This two-disc set showcases some of Claudio Abbado's first recordings of Mahler. His Mahler tends to divide people, as does most of what he does, but there is little doubt in my mind that this conductor's work is best early in his career. Some may disagree, and it doesn't help my case that this set is really only half useful. While it holds his finest version of the Second, the Fourth is simply not good enough to carry any weight.

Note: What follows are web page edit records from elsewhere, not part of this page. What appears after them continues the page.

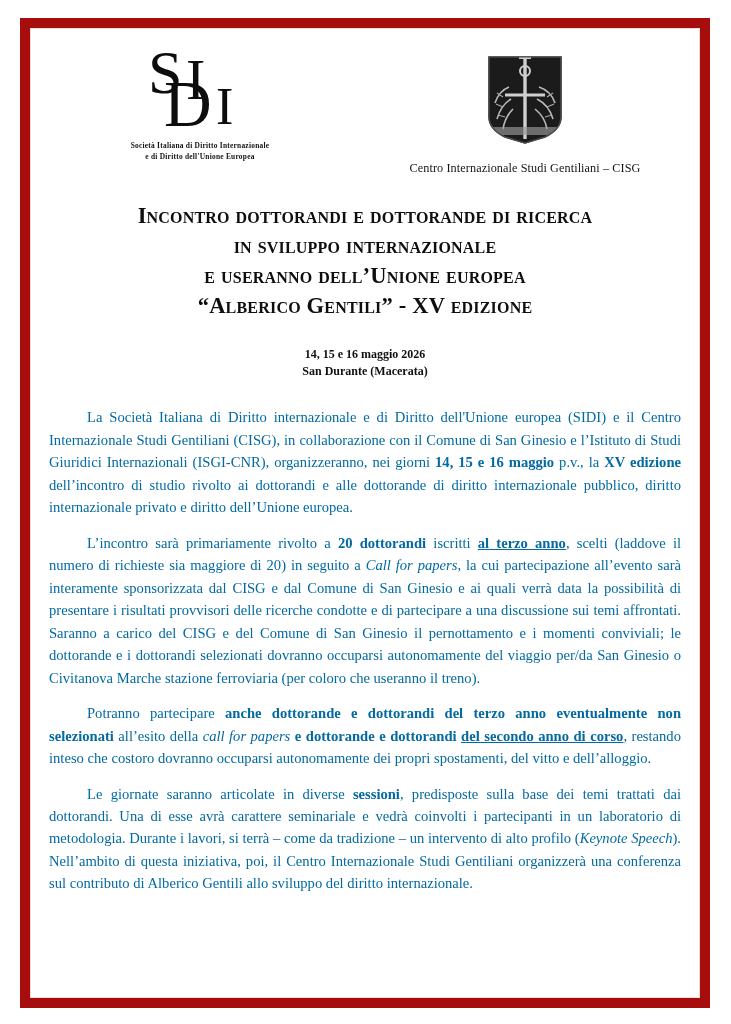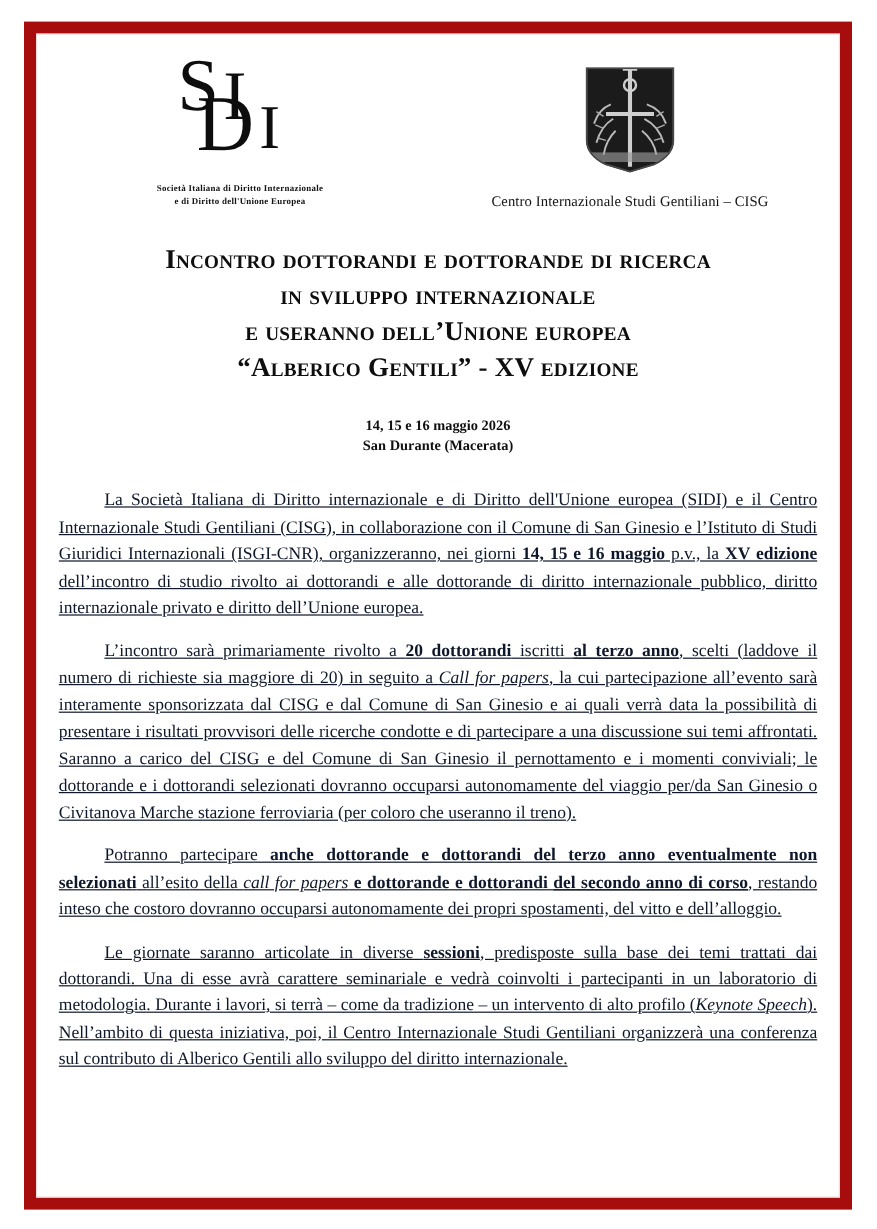--- a/index.html
+++ b/index.html
@@ -78,21 +78,21 @@
     font-family: "Liberation Serif", "DejaVu Serif", serif;
     color: #0d0d0d;
     line-height: 1;
   }
   .sidi-s { left: 6px;  top: 0px;  font-size: 62px; }
   .sidi-i1 { left: 44px; top: 10px; font-size: 58px; }
   .sidi-d { left: 22px; top: 30px; font-size: 66px; }
   .sidi-i2 { left: 74px; top: 40px; font-size: 52px; }
 
   .sidi-caption {
-    margin-top: 18px;
+    margin-top: 7px;
     font-size: 7.4px;
     font-weight: bold;
     line-height: 1.55;
     text-align: center;
     letter-spacing: 0.25px;
     color: #121212;
   }
 
   .cisg-mark {
     width: 84px;
@@ -134,23 +134,22 @@
   }
   .dateplace span { display: block; }
 
   
   .body-text {
     margin-top: 26px;
     font-size: 14.6px;
     line-height: 1.54;
     text-align: justify;
     text-justify: inter-word;
-    color: #0f172a;
+    color: #0369a1;
     hyphens: none;
-    text-decoration: underline;
   }
   .body-text p {
     margin: 0 0 13px 0;
     text-indent: 38px;
   }
   .body-text p.tight { margin-bottom: 0; }
   .body-text b { font-weight: bold; }
   .body-text i { font-style: italic; }
   .bu { font-weight: bold; text-decoration: underline; }
 </style>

As beautifully as they can and do play, the Vienna Philharmonic is not a Mahler orchestra in the same way that say, New York carries that tradition. Mehta, Bernstein and Boulez have made good to excellent recordings with the orchestra, but by and large the tonal refinement and unwillingness to indulge in excess are at odds with the huge range of sounds that Mahler calls for. The Fourth symphony would seem to be a fine fit then, but it isn't. The fault is Abbado's. He wastes the magnificent sound in front of him, and captures none of the music's fantasy and charm. The Philharmonic sounds bored and boring as a result. For his part, Abbado seems unable to create any atmosphere. Tempos are never unreasonable, the playing is decent – it should be exceptional – and there's not much wrong overall technically. But neither is there anything of distinction. This is simply dull. Oh, right; what about the fourth movement singing? Frederica von Stade is excellent, as one might expect, but the playing behind her remains almost painfully devoid of anything noteworthy. What an unhappy performance!
The Second fares noticeably better. The Chicago Symphony is far more reliable in this music than their Viennese counterparts, although even in 1977 the orchestra hardly needed to record more Mahler. No matter, this is much more satisfying than the Fourth. Abbado favors broad first movement tempos aided by some outstanding playing. Brass is superb, but every section deserves credit. Dynamics actually exist in this recording, and Abbado thankfully utilizes the excellence in front of him. Perhaps it's not the "best", but it certainly is one of the better Seconds to come out of Chicago. I still think that Walter, Bernstein and others bring more to the table, but this is at the very least a worthy testament to a great orchestra and chorus. Taken as a whole over time, Abbado's accomplishments on disc are startlingly uneven, and while this set confirms that, it also demonstrates clearly what an abundance of talent was (and still is) on display. At budget price, this is worth looking into to celebrate what was…and could have been.